7 Layer 2 Switching Flashcards
Three distinct functions of layer 2 switching
address learning
forward/filter decisions
loop avoidance.
Address learning
Layer 2 switches remember the source hardware address of each frame received on an interface and enter this information into a MAC database called a forward / filter table. The old name for this table was called Content Addressable Memory (CAM), and the table is still sometimes referred either way.
Forward/filter decisions
When a frame is received on an interface, the switch looks at the destination hardware address, then chooses the appropriate exit interface for it in the MAC database. This way, the frame is only forwarded out of the correct destination port.
Loop avoidance
If multiple connections between switches are created for redundancy, network loops can occur. Spanning Tree Protocol (STP) is used to prevent network loops while still permitting redundancy.
What is Port Security ?
“Port security” on a switch port restricts port access by MAC address. Switches can be configured to allow only certain MAC addresses to associate with the specific port.
config t
int f0/1
switchport mode access
switchport port-security
switchport port-security ?
aging Port-security aging commands
mac-address Secure mac address
maximum Max secure addresses
violation Security violation mode
Most Cisco switches ship with their ports in desirable mode, which means those ports will desire to trunk when they sense another switch has been connected. So first, we need to change the port and make it an access port instead. If we don’t do that, we won’t be able to configure port security on it at all.
You can configure a switch to take one of the following actions when a security violation occurs by using the switchport port-security command:
■ Protect: The protect violation mode drops packets with unknown source addresses until you remove enough secure MAC addresses to drop below the maximum value.
■ Restrict: The restrict violation mode also drops packets with unknown source addresses until you remove enough secure MAC addresses to drop below the maximum value. It also generates a log message, causes the security violation counter to increment, and sends an SNMP trap.
■ Shutdown: Shutdown is the default violation mode. The shutdown violation mode puts the interface into an error-disabled state immediately. The entire port is shut down. Also, in this mode, the system generates a log message, sends an SNMP trap, and increments the violation counter. To make the interface usable, you must do a shut/no shut on the interface.

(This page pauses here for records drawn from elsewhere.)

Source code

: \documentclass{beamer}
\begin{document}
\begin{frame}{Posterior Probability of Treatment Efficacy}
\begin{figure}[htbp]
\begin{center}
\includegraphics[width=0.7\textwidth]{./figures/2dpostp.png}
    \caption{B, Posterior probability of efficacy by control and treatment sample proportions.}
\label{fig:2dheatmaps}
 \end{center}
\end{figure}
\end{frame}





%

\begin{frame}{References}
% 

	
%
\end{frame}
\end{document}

To set up a switch port to allow only one host per port use command:
switchport port-security maximum 1
To make sure the port will shut down if a rule is violated use command:
switchport port-security violation shutdown
The sticky command
switchport port-security mac-address sticky
switchport port-security maximum 2
switchport port-security violation shutdown
With the sticky command you can provide static MAC address security without having to type in every MAC address on the network. (Above) The first two MAC addresses coming into the port “stick” to it as static addresses and will be placed in the running-config, but when a third address tries to connect, the port would shut down immediately.
How to ensure that only a specific Mac address is allowed on a specific port?
switchport port-security
switchport port-security violation restrict
switchport port-security mac-address aa.bb.cc.dd.ee.ff
What happens when you enable port security ?
It defaults to violation shutdown and a sets maximum allowed MAC addresses to 1
Loop Avoidance
Redundant links between switches are important because they prevent network failures in the event that one link stops working but frames can be flooded down all redundant links simultaneously, creating network loops.
■ If no loop avoidance schemes are put in place, the switches will flood broadcasts endlessly throughout the inter-network. This is sometimes referred to as a broadcast storm.
■ A device can receive multiple copies of the same frame because that frame can arrive from different segments at the same time.
■ A server sends a unicast frame to Router C. Because it’s a unicast frame, Switch A forwards the frame and Switch B provides the same service. This means Router C receives that unicast frame twice, causing additional overhead on the network.
Loops can occur within other loops, and if a broadcast storm were to occur simultaneously, the network wouldn’t be able to perform frame switching at all!
thrashing the MAC table
The MAC address filter table could be confused about the source device’s location because the switch can receive the frame from more than one link. The switch can be constantly updating the MAC filter table with so many source hardware address locations that it will fail to forward a frame! This is called thrashing the MAC table.
If you connect into a switch port and the switch port LED is alternating green and amber:
it means the port is experiencing errors. When this happens, check the host NIC or the cabling, possibly even the duplex settings on the port to make sure they match the host setting.
Do We Need to Put an IP Address on a Switch?
No, Switches have all ports enabled at startup but you might want to since you still need it for in-band management purposes! The only reason we’re going to do that is so we
can manage/administer it remotely; Telnet, SSH, SNMP, etc., all need an IP address in order to communicate with the switch through the network in-band. The IP address is configured under a logical interface, called a management
domain or VLAN. You can use the default VLAN 1 to manage a switched network, but you can opt to use a different VLAN for management.